For more information see this Wikipedia page on [Precision and Recall](https://en.wikipedia.org/wiki/Precision_and_recall)
Aslo check out this *Towards Data Science* Tutorial on [Understanding the Confusion Matrix](https://towardsdatascience.com/understanding-confusion-matrix-a9ad42dcfd62)

# Performance Metrics for our Diabetes Model

In [None]:
from sklearn import metrics 

print(f"Accuracy for test set is {metrics.accuracy_score(y_test, y_pred):0.4f}.")
print(f"Precision for test set is {metrics.precision_score(y_test, y_pred):0.4f}.")
print(f"Recall for test set is {metrics.recall_score(y_test, y_pred):0.4f}.")
print(f"F1 Score for test set is {metrics.f1_score(y_test, y_pred):0.4f}.")


Alternatively you can get use the inbuilt classification report.

In [None]:
print(metrics.classification_report(y_test, y_pred))


# ROC Curves

Another evaluation technique we can use for this then is the Receiver Operating Characteristic (ROC) curve which is seen in a lot of Machine Learning Contexts. 

This is used to plot the true positive rate against the false positive rate, showing the tradeoff between sensitivity and specificity.

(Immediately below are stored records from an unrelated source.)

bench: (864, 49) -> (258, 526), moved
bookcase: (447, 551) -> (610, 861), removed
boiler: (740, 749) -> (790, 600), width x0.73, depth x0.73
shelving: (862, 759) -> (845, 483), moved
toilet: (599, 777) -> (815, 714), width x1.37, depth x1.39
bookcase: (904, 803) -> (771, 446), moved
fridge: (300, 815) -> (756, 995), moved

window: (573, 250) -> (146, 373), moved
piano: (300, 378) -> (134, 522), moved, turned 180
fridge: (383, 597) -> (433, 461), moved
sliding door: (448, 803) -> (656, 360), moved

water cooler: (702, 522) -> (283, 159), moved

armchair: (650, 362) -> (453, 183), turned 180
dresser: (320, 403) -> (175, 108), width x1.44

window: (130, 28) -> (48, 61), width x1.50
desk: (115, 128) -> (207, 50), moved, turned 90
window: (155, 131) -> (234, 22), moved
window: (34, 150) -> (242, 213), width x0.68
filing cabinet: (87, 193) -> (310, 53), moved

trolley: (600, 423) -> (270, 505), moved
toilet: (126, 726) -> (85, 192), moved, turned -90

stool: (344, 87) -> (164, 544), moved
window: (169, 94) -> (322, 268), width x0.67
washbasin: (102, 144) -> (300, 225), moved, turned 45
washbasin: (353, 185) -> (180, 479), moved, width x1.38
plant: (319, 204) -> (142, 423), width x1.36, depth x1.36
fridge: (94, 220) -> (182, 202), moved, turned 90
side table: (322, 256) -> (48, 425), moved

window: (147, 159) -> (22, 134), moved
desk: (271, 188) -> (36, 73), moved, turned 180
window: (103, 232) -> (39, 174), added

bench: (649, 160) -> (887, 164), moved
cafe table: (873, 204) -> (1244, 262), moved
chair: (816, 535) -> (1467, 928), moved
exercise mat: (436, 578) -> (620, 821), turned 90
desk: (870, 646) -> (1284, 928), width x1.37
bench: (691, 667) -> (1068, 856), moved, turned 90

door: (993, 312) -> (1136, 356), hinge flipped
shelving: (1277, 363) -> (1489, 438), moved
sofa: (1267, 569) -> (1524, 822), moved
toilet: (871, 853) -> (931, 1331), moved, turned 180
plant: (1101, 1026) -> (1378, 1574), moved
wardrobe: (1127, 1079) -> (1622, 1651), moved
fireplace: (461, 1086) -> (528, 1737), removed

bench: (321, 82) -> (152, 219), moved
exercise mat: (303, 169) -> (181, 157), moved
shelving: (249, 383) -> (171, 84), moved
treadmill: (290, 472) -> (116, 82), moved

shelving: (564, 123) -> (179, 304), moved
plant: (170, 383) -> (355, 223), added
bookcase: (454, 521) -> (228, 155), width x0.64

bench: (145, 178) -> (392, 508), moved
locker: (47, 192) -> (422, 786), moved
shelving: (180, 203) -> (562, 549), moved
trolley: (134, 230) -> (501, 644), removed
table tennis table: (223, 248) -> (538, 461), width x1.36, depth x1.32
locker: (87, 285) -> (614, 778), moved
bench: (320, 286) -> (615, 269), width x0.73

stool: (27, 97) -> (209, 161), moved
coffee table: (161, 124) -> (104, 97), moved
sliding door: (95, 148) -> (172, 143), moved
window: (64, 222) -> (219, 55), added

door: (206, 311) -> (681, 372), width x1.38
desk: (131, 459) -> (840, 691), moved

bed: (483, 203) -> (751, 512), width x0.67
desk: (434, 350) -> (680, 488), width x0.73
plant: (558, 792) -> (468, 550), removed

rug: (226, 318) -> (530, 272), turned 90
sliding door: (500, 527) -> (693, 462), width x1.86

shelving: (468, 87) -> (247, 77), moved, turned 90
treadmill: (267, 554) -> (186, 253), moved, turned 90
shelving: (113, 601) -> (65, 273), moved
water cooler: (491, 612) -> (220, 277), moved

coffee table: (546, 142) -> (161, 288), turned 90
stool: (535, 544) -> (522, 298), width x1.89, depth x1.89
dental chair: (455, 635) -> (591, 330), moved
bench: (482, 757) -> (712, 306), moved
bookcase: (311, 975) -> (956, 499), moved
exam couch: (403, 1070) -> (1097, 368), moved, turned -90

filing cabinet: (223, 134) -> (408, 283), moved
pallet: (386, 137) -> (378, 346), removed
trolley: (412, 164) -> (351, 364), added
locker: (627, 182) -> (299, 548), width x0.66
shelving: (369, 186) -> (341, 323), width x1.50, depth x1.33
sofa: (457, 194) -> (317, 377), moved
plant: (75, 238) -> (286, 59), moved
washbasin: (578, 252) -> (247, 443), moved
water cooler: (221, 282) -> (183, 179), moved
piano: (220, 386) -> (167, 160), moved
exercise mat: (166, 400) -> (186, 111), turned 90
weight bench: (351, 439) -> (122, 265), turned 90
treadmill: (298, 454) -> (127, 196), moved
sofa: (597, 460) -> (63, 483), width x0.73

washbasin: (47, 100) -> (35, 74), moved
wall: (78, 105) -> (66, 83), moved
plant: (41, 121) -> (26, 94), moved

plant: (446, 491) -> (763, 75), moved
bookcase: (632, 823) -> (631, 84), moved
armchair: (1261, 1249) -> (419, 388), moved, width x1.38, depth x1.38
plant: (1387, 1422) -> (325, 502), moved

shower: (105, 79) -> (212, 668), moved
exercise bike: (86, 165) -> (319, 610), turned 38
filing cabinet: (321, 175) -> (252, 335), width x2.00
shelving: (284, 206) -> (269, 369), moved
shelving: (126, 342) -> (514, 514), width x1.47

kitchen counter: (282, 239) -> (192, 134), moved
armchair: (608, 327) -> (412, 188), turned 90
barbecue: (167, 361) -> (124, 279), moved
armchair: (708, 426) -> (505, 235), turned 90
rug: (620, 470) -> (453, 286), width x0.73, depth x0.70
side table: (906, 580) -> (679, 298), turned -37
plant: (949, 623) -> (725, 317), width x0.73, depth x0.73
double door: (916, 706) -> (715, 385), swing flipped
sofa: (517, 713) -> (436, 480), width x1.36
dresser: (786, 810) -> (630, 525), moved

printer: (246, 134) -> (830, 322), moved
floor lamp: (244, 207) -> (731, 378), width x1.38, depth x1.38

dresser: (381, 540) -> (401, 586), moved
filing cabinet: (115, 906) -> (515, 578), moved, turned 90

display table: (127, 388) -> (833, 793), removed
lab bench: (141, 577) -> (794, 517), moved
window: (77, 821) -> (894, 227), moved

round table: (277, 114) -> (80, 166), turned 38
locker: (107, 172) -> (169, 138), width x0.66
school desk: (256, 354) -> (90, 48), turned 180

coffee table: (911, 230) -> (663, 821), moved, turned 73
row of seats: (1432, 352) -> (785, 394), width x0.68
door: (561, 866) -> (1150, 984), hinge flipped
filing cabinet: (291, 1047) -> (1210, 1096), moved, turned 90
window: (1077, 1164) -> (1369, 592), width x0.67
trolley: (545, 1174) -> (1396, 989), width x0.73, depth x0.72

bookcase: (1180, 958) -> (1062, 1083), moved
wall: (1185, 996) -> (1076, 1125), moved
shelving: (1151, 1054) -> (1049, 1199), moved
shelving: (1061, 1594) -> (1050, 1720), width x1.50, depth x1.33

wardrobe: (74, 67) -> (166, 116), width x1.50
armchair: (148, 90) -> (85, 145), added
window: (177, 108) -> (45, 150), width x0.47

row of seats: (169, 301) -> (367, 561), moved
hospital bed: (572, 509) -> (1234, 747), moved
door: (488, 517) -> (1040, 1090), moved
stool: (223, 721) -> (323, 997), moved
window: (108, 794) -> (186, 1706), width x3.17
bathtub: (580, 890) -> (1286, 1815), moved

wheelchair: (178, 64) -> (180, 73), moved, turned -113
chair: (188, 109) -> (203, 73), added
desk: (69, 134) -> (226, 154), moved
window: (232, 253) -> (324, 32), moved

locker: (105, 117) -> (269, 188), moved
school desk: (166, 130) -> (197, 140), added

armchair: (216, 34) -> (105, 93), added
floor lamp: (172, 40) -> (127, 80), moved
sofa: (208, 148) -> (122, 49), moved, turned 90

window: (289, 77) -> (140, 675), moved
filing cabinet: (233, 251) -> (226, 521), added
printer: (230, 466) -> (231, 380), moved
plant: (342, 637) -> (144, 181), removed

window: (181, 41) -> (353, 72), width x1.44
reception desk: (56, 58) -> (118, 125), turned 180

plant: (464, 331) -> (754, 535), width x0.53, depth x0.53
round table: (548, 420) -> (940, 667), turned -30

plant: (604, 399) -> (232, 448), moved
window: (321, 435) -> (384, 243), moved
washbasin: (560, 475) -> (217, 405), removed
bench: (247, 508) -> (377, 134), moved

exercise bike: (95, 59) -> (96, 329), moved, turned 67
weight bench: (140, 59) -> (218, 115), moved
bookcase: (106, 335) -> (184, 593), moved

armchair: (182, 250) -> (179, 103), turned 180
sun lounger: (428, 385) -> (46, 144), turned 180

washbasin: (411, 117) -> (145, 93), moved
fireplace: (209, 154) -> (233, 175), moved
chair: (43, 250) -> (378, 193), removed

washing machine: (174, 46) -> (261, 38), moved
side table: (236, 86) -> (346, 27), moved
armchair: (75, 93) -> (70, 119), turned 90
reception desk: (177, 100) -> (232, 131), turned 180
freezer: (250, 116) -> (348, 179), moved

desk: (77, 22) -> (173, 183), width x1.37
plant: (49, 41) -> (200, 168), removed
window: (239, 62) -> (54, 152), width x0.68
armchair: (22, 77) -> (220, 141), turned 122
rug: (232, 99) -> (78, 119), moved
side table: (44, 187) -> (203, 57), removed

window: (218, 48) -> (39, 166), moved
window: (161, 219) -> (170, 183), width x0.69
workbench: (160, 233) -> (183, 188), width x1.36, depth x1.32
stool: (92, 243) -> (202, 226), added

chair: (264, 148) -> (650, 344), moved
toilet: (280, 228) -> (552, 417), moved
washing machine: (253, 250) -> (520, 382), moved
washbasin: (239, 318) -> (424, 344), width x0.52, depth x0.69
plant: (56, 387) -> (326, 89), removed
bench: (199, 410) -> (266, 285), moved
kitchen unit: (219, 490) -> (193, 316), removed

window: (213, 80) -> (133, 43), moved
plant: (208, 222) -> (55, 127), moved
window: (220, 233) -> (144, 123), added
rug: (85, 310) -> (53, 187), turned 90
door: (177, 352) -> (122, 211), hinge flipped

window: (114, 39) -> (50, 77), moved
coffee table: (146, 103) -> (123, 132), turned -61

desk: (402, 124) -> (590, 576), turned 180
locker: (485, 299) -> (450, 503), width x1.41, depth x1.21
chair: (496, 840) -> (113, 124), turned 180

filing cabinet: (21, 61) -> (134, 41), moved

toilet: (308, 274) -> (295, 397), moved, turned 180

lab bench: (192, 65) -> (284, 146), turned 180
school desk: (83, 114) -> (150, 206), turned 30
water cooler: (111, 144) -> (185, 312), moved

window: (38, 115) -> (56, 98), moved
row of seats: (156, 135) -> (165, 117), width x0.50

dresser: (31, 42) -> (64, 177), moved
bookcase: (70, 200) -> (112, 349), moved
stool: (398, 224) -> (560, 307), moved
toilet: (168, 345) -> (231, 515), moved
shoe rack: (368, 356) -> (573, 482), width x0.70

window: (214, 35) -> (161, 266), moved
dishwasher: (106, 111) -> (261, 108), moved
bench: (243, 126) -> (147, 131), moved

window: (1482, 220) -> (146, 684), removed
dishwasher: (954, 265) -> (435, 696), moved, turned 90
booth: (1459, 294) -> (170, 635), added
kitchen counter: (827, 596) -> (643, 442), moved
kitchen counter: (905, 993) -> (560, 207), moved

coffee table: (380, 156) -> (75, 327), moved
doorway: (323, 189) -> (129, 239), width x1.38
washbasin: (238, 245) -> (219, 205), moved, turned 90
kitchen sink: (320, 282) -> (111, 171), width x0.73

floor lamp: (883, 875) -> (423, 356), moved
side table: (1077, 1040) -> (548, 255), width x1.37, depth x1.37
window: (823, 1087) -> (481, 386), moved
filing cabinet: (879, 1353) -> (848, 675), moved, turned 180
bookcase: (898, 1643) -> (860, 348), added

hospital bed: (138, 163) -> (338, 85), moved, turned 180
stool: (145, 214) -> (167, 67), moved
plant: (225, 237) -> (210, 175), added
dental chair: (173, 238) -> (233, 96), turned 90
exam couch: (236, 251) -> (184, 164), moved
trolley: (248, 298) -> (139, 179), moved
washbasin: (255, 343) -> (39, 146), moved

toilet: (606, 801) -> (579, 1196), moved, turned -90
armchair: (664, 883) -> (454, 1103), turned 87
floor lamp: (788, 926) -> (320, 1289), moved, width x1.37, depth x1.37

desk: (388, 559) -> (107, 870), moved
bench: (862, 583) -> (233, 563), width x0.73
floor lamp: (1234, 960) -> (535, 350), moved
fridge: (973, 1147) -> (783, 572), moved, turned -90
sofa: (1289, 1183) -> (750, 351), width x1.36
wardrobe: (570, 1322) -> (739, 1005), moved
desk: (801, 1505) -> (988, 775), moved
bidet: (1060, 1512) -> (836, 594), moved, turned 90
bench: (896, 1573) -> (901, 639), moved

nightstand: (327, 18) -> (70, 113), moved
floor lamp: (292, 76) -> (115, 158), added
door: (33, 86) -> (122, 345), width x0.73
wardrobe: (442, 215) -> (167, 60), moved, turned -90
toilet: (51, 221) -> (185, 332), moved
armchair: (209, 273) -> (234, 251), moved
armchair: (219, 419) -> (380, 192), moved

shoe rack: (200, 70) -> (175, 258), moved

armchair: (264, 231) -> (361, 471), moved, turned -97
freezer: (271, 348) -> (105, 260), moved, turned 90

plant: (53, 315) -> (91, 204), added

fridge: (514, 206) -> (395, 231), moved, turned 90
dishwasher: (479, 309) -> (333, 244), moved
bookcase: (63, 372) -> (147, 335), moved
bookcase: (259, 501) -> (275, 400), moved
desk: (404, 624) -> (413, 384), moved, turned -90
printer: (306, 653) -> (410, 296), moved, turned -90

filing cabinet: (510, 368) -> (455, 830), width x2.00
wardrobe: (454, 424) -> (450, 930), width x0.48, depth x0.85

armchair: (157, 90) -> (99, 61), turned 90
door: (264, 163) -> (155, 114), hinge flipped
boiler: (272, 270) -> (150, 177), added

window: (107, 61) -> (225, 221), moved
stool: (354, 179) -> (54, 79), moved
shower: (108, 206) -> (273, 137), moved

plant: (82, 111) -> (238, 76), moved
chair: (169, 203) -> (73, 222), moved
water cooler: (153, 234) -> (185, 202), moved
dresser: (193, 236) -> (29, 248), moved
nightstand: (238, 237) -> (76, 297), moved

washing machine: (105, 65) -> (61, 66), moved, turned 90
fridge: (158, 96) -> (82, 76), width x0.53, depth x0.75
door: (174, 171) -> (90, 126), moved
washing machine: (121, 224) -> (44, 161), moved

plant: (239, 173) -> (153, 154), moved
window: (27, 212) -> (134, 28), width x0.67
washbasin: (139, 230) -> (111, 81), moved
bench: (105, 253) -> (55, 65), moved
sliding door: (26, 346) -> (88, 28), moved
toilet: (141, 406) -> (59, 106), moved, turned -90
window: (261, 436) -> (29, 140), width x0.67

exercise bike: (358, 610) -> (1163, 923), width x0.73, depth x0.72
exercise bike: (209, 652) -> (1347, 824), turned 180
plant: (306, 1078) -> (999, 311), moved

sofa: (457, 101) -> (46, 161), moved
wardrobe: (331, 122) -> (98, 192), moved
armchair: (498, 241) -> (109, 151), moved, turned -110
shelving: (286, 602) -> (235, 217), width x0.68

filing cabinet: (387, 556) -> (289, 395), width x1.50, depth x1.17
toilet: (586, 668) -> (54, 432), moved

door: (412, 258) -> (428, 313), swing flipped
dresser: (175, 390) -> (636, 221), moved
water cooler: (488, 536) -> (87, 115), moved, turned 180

Within this plot the ideal is the purple line with the result from a purely random model is the red line, the aim being as close to the purple line as possible.



In [None]:
# ROC curve

y_pred_proba = model.predict_proba(X_test)[::,1]
fpr, tpr, _ = metrics.roc_curve(y_test, y_pred_proba)
auc = metrics.roc_auc_score(y_test, y_pred_proba)
plt.plot(fpr, tpr, label="auc = " + str(round(auc,2)))
x_ideal = (0, 0.001, 1)
y_ideal = (0, 1, 1)
plt.plot(x_ideal, y_ideal, color = "violet", label = "Ideal")
plt.plot([0,1], [0,1], color = "red", linestyle = "--",
          label = "random")
plt.legend(loc=4)
plt.show()

The performance of this is quantified by the Area Under the Curve (AUC) which shows how close the model is to the ideal performance. 

The “best” AUC score for the ideal model would be 1 where our random model has an AUC of 0.5. We can thus see our model performs relatively well although not perfect.